**** Tekstfragment
Zittingsplaats Middelburg
Bestuursrecht
zaaknummer: NL24.29860

uitspraak van de enkelvoudige kamer in de zaak tussen

[eiser] , eiser

V-nummer: [V-nummer]
(gemachtigde: mr. P.J. van den Hoogen),
en
de minister van Asiel en Migratie, voorheen de staatssecretaris van Justitie en Veiligheid, verweerder
(gemachtigde: mr. R. Hopman).

Procesverloop

Bij besluit van 26 juli 2024 (het bestreden besluit) heeft de minister aan eiser de maatregel van bewaring op grond van artikel 59b, eerste lid, aanhef en onder b, van de Vreemdelingenwet 2000 (Vw) opgelegd.
Eiser heeft tegen het bestreden besluit beroep ingesteld. Dit beroep moet tevens worden aangemerkt als een verzoek om toekenning van schadevergoeding.
De minister heeft op 8 augustus 2024 de maatregel van bewaring opgeheven.
De rechtbank heeft het beroep op 14 augustus 2024 op zitting behandeld. Eiser en zijn gemachtigde zijn niet verschenen. Verweerder heeft zich laten vertegenwoordigen door zijn gemachtigde.
********
-- Opdracht A --
Op welke datum heeft de minister volgens het tekstfragment over de maatregel van bewaring die maatregel opgeheven?
-- Opdracht B --
Geef alle datums die in het tekstfragment over de maatregel van bewaring worden genoemd.
-- Opdracht C --
Hervat het tekstfragment over de maatregel van bewaring na de laatste zin ervan.
**** Aangeleverde items
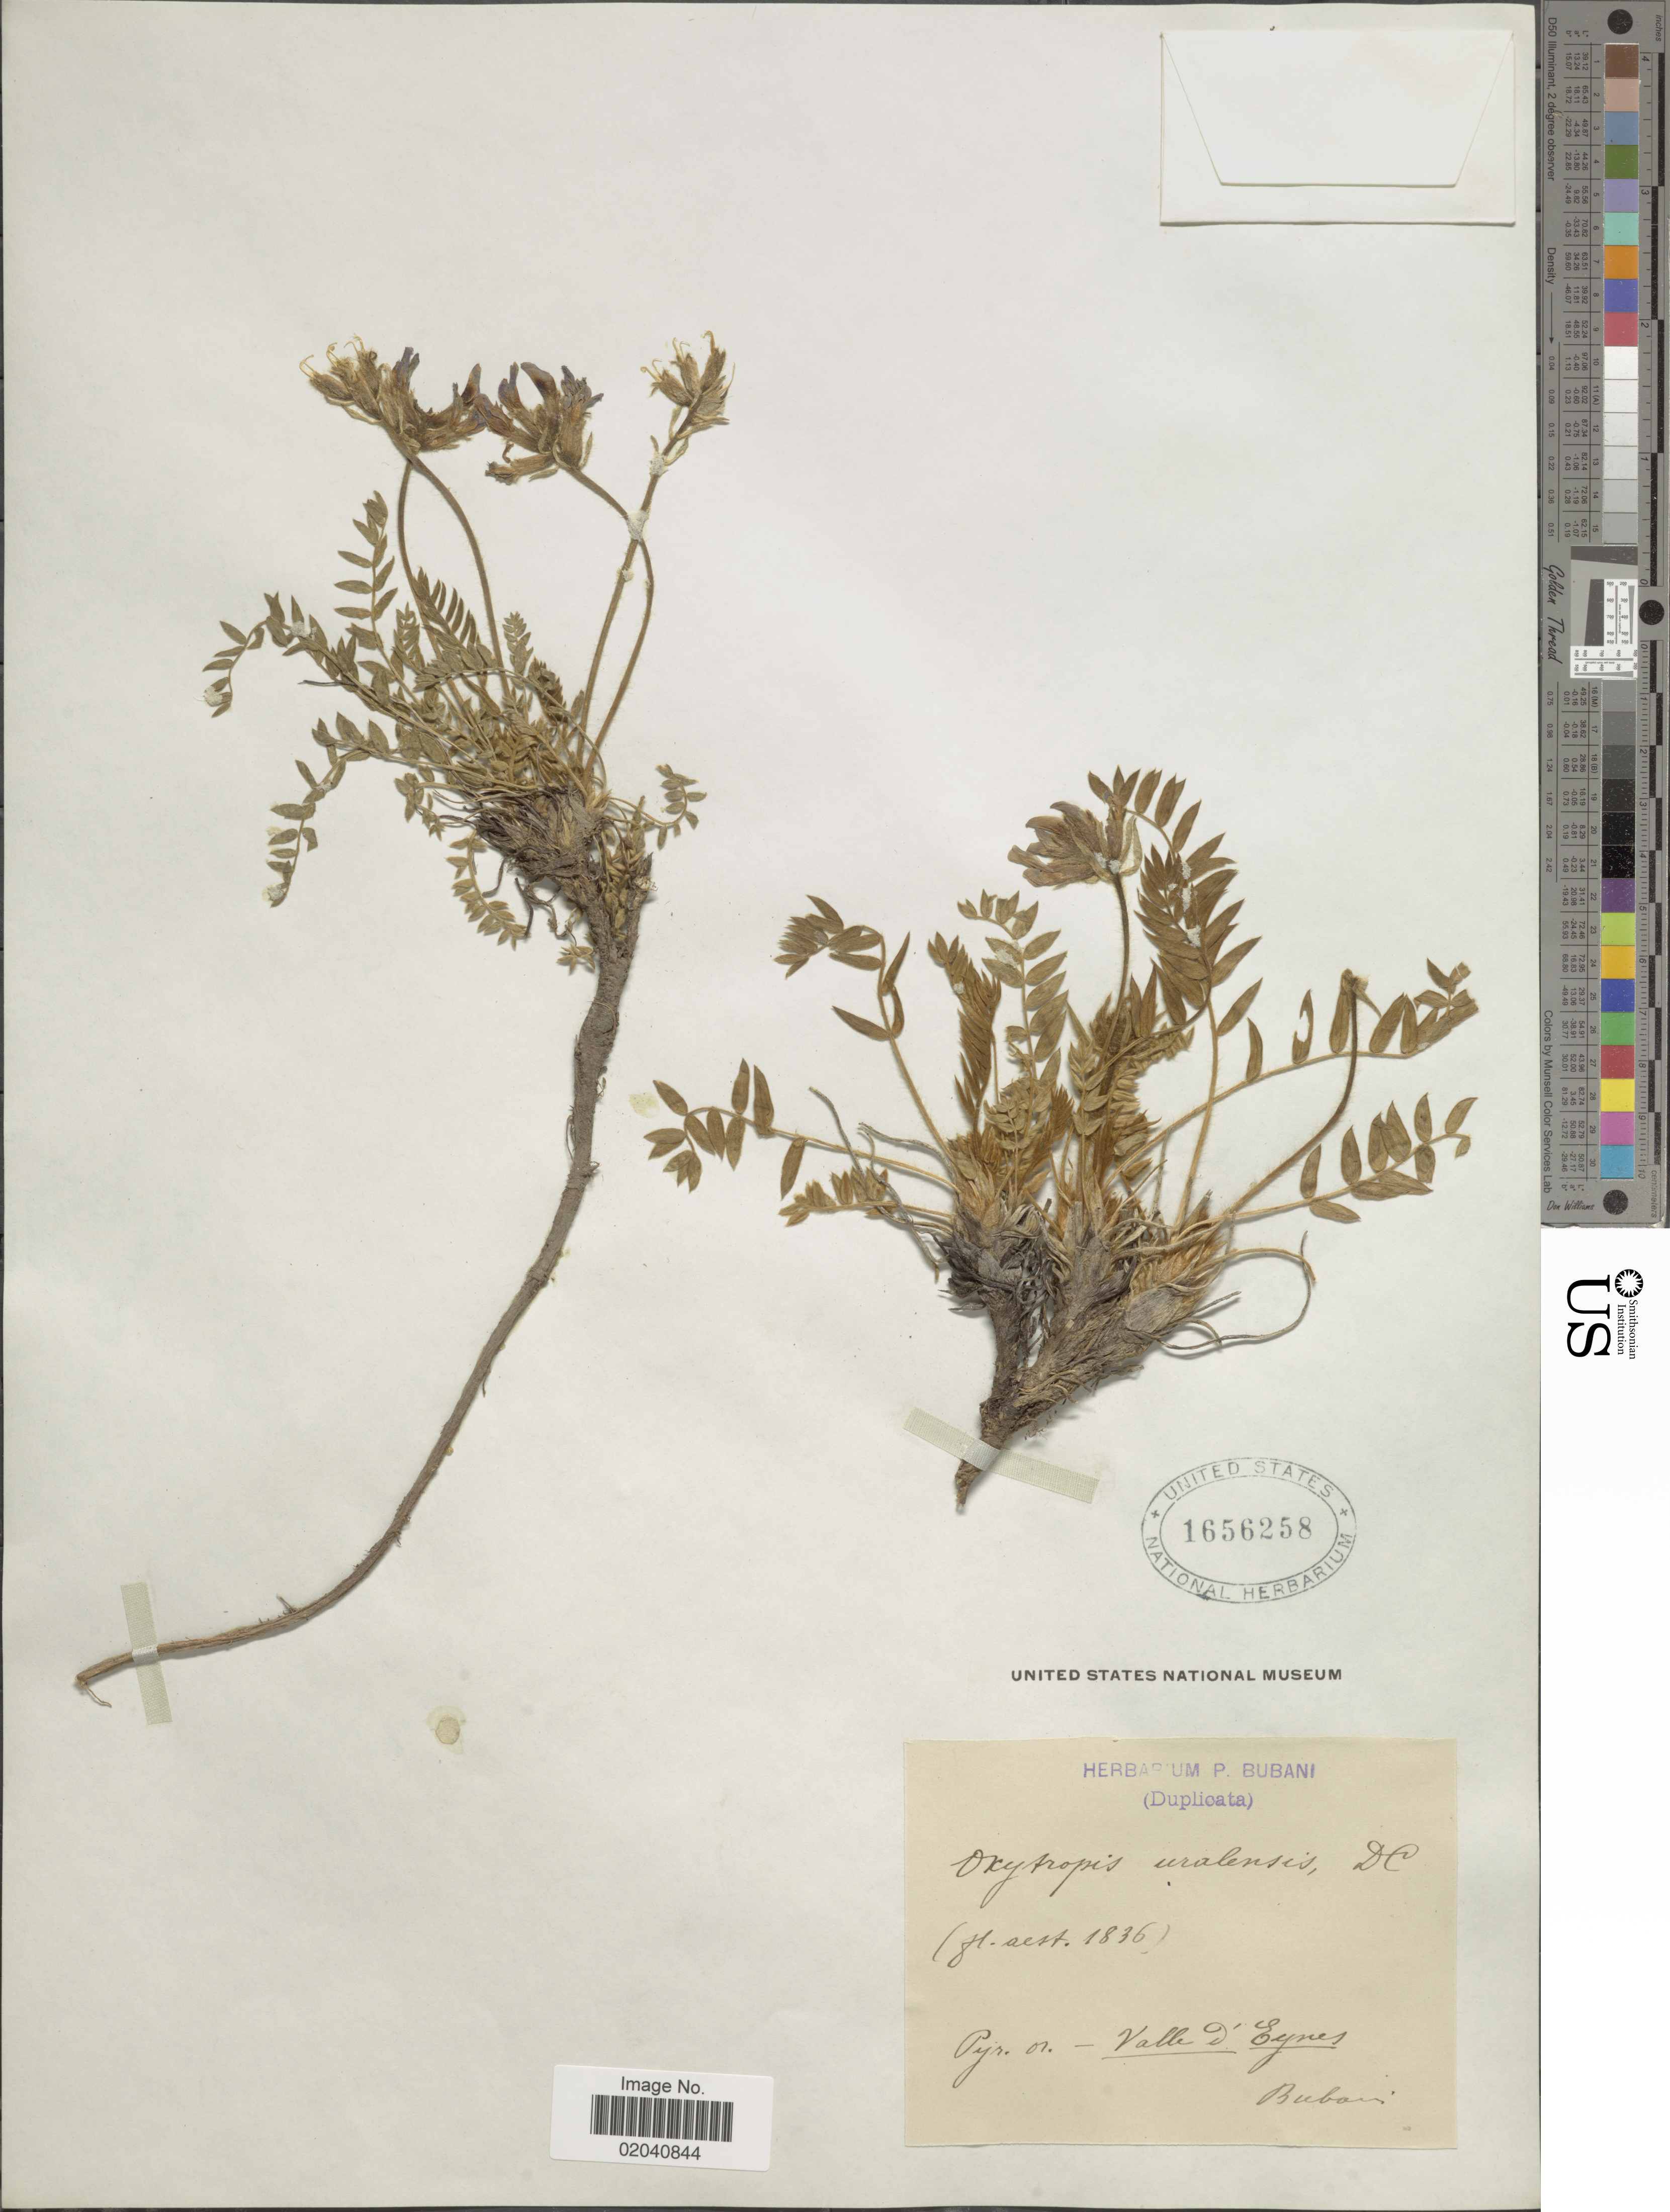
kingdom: Plantae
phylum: Tracheophyta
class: Magnoliopsida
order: Fabales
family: Fabaceae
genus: Oxytropis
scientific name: Oxytropis uralensis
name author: (L.) DC.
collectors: P. Bubani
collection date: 1836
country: France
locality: Pyr.or. Valley D'Eynes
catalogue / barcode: US 1656258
********
-- Resultaat A --
Op 8 augustus 2024.

-- Resultaat B --
- 26 juli 2024
- 8 augustus 2024
- 14 augustus 2024

-- Resultaat C --
Overwegingen

1. Omdat de bewaring is opgeheven, beperkt de beoordeling zich in deze zaak tot de vraag of aan eiser schadevergoeding moet worden toegekend. In dit verband moet de vraag worden beantwoord of de tenuitvoerlegging van de maatregel van bewaring op enig moment voorafgaande aan de opheffing daarvan onrechtmatig is geweest. Op grond van artikel 106 van de Vw kan de rechtbank indien de bewaring al is opgeheven vóór de behandeling van het verzoek om opheffing van de bewaring aan eiser een schadevergoeding ten laste van de Staat toekennen.
2. De rechtbank stelt allereerst vast dat maatregel is ondertekend namens de staatssecretaris van Justitie en Veiligheid, terwijl met ingang van 2 juli 2024 is besloten om de minister van Asiel en Migratie aan te wijzen als bevoegd bestuursorgaan. [1] De maatregel is dan ook ten onrechte opgelegd uit naam van de staatssecretaris van Justitie en Veiligheid. Dit is een gebrek, maar dit gebrek kan worden gepasseerd met toepassing van artikel 6:22 van de Algemene wet bestuursrecht. [2] De rechtbank stelt daartoe vast dat de maatregel in dit geval is ondertekend door een daartoe aangewezen bevoegde ambtenaar als bedoeld in artikel 5.3 van het Voorschrift vreemdelingen 2000. Daarnaast is gesteld noch gebleken dat eiser door de onjuiste ondertekening in zijn belangen is geschaad.
3. Eiser stelt te zijn geboren op [datum] 1988 en de Ugandese nationaliteit te hebben. Hij heeft op 26 juli 2024 een asielaanvraag gedaan. De maatregel berust dan ook op een juiste rechtsgrondslag.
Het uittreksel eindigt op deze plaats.